Exercise prompt: Copy out everything from the line containing "habitat: In a pond" down to the line containing "locality: South America, On", substituting "nation" for "country" and changing nothing else.

Dataset entries:
-- Begin --

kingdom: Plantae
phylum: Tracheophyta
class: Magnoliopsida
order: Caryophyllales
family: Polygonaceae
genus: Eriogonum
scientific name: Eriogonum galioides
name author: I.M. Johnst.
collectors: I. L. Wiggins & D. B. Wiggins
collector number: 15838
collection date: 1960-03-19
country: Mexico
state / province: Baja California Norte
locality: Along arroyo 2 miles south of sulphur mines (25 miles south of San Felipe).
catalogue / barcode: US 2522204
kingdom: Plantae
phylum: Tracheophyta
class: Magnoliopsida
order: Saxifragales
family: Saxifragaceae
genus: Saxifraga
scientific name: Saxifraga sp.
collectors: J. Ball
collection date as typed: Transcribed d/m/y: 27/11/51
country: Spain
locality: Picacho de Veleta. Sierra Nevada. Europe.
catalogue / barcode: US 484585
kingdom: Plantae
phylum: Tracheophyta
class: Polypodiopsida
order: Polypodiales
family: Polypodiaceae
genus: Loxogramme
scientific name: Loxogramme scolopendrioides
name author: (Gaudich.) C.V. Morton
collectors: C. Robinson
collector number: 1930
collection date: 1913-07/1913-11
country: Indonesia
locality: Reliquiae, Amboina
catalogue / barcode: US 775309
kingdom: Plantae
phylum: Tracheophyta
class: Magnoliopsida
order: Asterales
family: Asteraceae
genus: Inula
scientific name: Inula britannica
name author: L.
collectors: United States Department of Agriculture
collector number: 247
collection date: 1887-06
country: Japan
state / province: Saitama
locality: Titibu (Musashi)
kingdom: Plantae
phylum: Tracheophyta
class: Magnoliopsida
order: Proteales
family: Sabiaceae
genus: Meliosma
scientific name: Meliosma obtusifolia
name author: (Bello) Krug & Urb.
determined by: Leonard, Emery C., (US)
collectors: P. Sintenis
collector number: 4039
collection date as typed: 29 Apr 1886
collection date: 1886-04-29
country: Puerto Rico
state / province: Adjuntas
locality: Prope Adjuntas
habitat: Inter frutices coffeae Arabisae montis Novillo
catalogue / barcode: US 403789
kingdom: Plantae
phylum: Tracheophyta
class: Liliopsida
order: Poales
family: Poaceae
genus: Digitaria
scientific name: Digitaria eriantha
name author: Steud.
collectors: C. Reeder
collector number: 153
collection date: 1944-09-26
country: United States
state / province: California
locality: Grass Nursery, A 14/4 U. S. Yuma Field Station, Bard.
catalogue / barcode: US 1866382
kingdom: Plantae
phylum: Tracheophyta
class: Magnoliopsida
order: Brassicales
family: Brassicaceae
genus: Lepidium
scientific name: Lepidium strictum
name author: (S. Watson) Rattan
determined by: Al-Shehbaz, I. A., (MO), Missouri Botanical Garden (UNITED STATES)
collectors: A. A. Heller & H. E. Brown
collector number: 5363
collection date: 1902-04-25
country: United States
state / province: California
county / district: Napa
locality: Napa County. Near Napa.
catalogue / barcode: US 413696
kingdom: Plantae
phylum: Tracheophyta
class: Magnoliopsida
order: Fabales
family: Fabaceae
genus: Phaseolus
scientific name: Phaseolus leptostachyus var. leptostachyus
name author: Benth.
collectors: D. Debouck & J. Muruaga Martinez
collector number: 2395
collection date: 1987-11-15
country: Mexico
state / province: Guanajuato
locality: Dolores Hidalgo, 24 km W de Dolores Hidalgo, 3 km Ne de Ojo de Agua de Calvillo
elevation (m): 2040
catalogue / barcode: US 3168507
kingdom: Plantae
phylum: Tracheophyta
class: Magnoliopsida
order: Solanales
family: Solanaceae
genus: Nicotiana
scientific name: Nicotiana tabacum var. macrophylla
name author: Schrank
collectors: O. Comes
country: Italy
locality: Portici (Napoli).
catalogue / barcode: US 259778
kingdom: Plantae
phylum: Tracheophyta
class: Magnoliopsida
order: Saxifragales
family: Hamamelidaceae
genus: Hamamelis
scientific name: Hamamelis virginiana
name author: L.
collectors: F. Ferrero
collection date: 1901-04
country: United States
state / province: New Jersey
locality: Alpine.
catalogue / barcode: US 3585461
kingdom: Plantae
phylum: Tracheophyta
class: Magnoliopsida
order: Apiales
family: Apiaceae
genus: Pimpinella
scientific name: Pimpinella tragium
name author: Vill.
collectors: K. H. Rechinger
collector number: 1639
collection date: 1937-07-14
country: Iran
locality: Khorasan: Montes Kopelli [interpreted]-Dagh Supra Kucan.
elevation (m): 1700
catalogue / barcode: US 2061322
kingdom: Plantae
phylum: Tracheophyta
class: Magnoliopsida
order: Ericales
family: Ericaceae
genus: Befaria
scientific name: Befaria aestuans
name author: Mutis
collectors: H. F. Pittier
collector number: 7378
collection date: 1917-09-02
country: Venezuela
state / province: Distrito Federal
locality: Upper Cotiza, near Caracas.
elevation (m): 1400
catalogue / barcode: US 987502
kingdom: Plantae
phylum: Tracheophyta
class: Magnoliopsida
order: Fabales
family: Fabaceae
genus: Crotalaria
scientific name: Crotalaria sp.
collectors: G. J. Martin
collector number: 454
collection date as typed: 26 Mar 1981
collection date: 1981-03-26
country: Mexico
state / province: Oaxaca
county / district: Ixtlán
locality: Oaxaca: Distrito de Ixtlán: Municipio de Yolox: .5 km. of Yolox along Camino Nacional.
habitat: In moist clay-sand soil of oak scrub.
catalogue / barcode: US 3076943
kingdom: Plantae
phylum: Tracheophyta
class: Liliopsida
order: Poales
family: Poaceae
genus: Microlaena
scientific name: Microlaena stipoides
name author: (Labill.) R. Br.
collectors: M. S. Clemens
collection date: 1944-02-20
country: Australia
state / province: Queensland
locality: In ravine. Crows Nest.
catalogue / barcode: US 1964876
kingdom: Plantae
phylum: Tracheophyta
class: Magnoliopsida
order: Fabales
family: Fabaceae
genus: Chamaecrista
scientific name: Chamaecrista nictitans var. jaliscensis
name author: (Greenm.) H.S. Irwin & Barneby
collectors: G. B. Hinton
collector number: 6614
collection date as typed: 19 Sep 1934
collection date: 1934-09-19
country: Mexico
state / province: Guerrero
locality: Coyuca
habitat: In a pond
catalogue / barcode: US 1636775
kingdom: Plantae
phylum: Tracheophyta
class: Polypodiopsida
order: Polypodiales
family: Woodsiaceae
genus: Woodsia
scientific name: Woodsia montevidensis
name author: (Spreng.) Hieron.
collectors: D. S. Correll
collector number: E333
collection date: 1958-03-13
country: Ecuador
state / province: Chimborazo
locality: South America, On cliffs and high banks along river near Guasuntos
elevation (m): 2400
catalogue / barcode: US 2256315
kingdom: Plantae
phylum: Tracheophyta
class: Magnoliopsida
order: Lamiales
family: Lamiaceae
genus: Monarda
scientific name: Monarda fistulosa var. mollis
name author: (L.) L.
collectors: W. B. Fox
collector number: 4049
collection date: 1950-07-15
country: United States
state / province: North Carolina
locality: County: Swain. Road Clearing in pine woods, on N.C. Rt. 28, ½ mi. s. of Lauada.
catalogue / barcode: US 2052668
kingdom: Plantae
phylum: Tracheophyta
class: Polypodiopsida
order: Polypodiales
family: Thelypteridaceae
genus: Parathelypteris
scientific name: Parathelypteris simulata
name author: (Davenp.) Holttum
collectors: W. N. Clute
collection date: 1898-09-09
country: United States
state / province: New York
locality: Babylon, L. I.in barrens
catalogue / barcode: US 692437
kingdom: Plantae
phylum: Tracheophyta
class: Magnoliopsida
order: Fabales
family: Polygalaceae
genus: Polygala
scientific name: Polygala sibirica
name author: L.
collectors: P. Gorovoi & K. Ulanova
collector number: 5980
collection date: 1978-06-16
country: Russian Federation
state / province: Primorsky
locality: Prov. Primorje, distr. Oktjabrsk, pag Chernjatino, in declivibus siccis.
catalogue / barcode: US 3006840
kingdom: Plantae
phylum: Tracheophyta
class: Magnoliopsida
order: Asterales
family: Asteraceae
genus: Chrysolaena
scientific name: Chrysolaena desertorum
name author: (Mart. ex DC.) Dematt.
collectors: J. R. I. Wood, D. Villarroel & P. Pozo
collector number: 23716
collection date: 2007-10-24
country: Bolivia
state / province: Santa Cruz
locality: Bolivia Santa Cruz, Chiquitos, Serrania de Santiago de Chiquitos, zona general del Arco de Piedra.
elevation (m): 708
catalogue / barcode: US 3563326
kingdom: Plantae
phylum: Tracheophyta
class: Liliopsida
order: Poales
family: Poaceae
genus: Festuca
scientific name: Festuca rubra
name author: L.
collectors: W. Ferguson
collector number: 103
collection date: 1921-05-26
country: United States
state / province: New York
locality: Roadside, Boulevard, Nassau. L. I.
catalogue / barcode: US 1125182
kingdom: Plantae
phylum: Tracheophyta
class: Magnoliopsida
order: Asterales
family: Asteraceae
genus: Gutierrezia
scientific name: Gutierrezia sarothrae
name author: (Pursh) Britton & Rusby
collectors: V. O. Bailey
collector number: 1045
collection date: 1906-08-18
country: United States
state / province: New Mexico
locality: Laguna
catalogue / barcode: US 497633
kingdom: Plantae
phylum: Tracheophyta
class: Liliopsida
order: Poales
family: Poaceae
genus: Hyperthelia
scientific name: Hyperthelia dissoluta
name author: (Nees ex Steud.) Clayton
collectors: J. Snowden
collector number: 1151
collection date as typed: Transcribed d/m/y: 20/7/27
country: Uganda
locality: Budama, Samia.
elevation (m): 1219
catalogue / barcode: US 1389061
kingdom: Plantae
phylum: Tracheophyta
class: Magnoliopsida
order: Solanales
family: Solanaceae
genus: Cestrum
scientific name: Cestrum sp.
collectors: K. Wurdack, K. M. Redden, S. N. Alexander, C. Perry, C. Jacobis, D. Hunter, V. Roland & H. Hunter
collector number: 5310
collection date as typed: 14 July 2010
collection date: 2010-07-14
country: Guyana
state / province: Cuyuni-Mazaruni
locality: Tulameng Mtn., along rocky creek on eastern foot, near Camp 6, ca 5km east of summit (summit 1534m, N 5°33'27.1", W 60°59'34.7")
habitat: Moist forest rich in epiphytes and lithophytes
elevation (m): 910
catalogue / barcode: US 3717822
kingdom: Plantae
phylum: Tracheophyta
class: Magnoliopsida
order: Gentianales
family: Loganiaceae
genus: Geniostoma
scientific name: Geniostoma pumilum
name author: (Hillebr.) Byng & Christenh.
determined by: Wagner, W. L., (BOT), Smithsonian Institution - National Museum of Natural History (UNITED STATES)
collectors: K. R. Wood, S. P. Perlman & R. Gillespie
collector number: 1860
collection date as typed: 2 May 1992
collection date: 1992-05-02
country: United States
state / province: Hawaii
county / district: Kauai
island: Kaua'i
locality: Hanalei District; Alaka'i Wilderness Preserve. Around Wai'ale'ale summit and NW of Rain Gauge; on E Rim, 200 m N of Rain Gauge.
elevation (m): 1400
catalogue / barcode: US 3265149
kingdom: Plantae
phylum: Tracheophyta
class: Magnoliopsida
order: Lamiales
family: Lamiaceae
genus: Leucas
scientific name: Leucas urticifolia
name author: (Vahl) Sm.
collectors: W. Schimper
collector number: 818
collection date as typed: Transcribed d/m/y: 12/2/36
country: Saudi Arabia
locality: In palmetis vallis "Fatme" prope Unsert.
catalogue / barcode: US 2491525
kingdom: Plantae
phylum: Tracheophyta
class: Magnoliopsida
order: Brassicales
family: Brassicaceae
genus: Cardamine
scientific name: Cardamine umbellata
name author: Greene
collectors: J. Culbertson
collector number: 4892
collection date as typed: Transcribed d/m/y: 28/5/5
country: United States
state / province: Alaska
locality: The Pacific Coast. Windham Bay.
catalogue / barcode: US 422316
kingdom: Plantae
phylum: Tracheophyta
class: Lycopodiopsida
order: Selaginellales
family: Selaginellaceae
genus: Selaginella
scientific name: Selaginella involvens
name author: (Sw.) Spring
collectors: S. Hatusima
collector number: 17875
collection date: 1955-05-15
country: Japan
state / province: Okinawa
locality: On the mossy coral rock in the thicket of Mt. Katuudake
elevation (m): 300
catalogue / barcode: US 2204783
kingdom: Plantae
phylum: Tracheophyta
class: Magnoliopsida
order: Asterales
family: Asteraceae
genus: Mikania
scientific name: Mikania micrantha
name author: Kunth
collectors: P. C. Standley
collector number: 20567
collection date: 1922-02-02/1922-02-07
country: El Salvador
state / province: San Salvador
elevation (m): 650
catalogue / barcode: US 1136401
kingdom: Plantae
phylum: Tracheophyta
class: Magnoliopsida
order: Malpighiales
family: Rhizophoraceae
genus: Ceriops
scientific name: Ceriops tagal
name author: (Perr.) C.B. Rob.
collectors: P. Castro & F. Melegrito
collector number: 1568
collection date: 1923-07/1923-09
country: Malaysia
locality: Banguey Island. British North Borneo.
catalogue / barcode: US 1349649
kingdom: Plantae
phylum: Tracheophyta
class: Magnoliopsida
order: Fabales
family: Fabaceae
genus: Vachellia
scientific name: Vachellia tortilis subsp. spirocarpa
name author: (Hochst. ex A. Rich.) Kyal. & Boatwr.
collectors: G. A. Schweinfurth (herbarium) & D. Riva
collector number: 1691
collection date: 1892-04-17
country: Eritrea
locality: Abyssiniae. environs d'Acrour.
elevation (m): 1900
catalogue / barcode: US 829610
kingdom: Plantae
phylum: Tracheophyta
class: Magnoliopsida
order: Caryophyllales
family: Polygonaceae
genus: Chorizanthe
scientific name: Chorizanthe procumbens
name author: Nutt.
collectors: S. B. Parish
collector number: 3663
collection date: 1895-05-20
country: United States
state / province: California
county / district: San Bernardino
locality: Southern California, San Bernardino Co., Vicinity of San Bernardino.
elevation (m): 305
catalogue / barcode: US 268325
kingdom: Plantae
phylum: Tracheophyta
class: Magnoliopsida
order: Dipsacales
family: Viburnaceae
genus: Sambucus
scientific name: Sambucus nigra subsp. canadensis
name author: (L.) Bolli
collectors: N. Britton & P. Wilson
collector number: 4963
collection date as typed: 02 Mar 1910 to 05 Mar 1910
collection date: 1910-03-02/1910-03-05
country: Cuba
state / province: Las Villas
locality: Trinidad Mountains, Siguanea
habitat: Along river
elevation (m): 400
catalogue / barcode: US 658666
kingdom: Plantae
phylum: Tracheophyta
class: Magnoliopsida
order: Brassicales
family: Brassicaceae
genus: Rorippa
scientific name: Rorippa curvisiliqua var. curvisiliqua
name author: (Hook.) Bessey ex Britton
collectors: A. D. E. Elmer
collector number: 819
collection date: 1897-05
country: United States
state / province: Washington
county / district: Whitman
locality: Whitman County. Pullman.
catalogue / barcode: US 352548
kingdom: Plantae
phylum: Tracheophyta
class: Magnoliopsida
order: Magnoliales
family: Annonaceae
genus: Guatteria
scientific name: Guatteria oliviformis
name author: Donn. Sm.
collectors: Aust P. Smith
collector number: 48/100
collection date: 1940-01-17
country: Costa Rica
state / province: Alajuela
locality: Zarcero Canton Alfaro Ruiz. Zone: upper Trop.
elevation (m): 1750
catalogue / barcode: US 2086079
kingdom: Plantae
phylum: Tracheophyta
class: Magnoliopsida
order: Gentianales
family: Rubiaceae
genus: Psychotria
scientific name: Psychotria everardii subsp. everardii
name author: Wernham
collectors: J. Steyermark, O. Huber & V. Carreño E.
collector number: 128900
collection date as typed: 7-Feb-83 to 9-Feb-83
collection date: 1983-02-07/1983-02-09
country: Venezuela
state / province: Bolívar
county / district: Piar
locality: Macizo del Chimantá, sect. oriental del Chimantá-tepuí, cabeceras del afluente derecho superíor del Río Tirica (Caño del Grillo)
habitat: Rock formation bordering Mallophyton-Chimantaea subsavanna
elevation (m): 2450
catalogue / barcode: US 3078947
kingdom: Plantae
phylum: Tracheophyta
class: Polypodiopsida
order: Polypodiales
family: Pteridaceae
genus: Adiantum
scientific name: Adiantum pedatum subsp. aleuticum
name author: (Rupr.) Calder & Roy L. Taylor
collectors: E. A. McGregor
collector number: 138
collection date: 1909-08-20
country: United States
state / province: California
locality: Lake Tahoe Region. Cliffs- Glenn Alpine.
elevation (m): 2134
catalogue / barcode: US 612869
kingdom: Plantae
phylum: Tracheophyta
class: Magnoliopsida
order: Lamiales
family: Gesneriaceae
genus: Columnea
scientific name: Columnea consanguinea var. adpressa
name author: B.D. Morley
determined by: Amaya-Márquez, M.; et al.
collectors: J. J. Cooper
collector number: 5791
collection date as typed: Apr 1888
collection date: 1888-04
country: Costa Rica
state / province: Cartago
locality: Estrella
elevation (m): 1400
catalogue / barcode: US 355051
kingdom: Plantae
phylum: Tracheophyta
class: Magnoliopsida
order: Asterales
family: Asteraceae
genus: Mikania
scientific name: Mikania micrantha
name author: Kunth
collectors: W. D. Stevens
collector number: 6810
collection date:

-- End --

The completed task:
habitat: In a pond
catalogue / barcode: US 1636775
kingdom: Plantae
phylum: Tracheophyta
class: Polypodiopsida
order: Polypodiales
family: Woodsiaceae
genus: Woodsia
scientific name: Woodsia montevidensis
name author: (Spreng.) Hieron.
collectors: D. S. Correll
collector number: E333
collection date: 1958-03-13
nation: Ecuador
state / province: Chimborazo
locality: South America, On cliffs and high banks along river near Guasuntos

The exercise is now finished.